▸ **Cuplikan Dokumen**

-*-*-

Ramadan, Toleransi, dan Pancasila

Author : Humas | Thursday, July 11, 2013 01:46 WIB | Koran Tempo -

dosen Universitas Muhammadiyah Malang. Kandidat doktor di National University of Singapore (NUS)



D RAMA menegangkan itu kembali terulang. Melalui Sidang Isbat Penetapan Awal Ramadan, pemerintah telah mempertontonkan intoleransi dengan hanya mempertimbangkan sikap kelompok tertentu dan mengabaikan kelompok yang memiliki pendirian, keyakinan, metode, dan fakta lain. Maka, tak terlalu salah jika ada yang menilai sidang isbat hanya merupakan legitimasi bagi kelompok tertentu sekaligus penghakiman atas sikap dan pilihan kelompok lainnya. Sulit untuk tidak menyimpulkan, melalui drama ini, bahwa pemerintah telah gagal memerankan diri sebagai katalisator konflik wacana di kalangan kelompok-kelompok Islam yang berbeda di Indonesia.

-*-*-

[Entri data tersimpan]

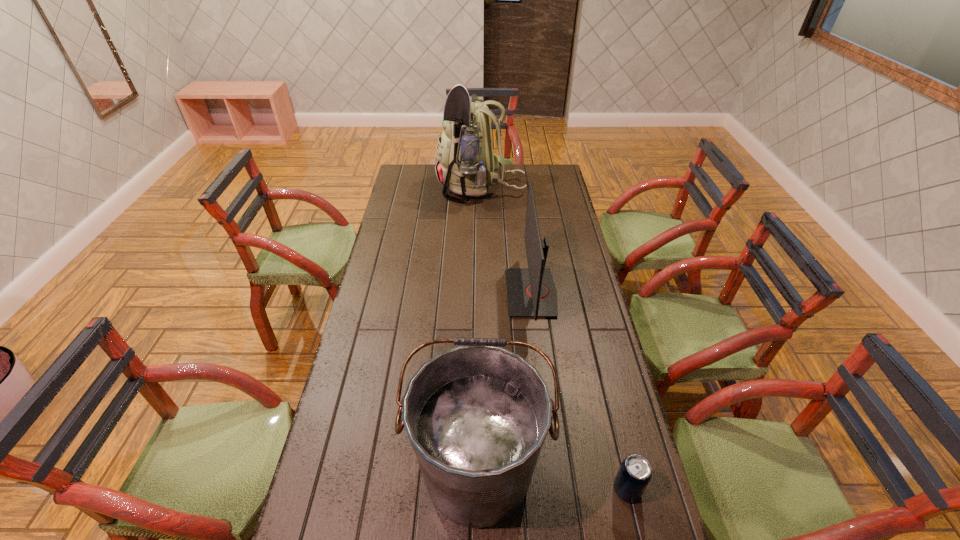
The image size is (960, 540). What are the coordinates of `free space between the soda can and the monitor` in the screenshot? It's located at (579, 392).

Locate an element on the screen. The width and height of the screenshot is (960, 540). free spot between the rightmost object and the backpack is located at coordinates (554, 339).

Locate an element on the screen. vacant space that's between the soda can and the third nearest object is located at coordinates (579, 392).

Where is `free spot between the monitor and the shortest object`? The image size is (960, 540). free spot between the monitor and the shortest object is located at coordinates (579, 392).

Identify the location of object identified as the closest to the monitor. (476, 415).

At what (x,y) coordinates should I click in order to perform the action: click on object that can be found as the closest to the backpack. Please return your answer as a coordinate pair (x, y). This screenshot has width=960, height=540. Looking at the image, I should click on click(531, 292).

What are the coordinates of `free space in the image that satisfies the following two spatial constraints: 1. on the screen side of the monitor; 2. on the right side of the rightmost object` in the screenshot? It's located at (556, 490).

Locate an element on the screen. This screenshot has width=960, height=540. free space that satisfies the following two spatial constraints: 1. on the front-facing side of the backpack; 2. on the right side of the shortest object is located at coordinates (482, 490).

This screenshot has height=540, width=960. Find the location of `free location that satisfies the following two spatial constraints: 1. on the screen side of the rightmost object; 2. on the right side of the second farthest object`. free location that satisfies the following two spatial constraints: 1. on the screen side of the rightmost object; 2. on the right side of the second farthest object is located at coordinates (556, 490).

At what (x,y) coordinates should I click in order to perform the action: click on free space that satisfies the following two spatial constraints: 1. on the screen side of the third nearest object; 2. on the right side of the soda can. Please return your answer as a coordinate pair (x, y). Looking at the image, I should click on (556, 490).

-*-*-

▸ **Tugas**
Lanjutkan artikel opini tentang Ramadan, toleransi, dan Pancasila dengan satu paragraf yang menyambung kalimat terakhirnya.

▸ **Jawaban Latihan**
 

Tetapi, pada saat yang sama, pertanyaan kritis juga perlu dikemukakan: apakah sikap Muhammadiyah yang menolak berpartisipasi dalam Sidang Isbat dan pada saat yang sama memilih mengikuti sikap dan keyakinannya sendiri bukan merupakan sikap yang intoleran? Jawaban atas pertanyaan ini bisa beragam. Di satu sisi, sebagai sebuah kritik terhadap sikap pemerintah yang tidak obyektif dan intoleran, penolakan untuk terlibat dan patuh pada kebijakan serta keputusan pemerintah merupakan sebuah contoh kritik verbal yang sangat mengena. Di sisi lain, hal itu bisa juga dilihat sebagai bentuk intoleransi atas keragaman, yang pada gilirannya potensial memicu ketegangan horizontal pada level massa awam.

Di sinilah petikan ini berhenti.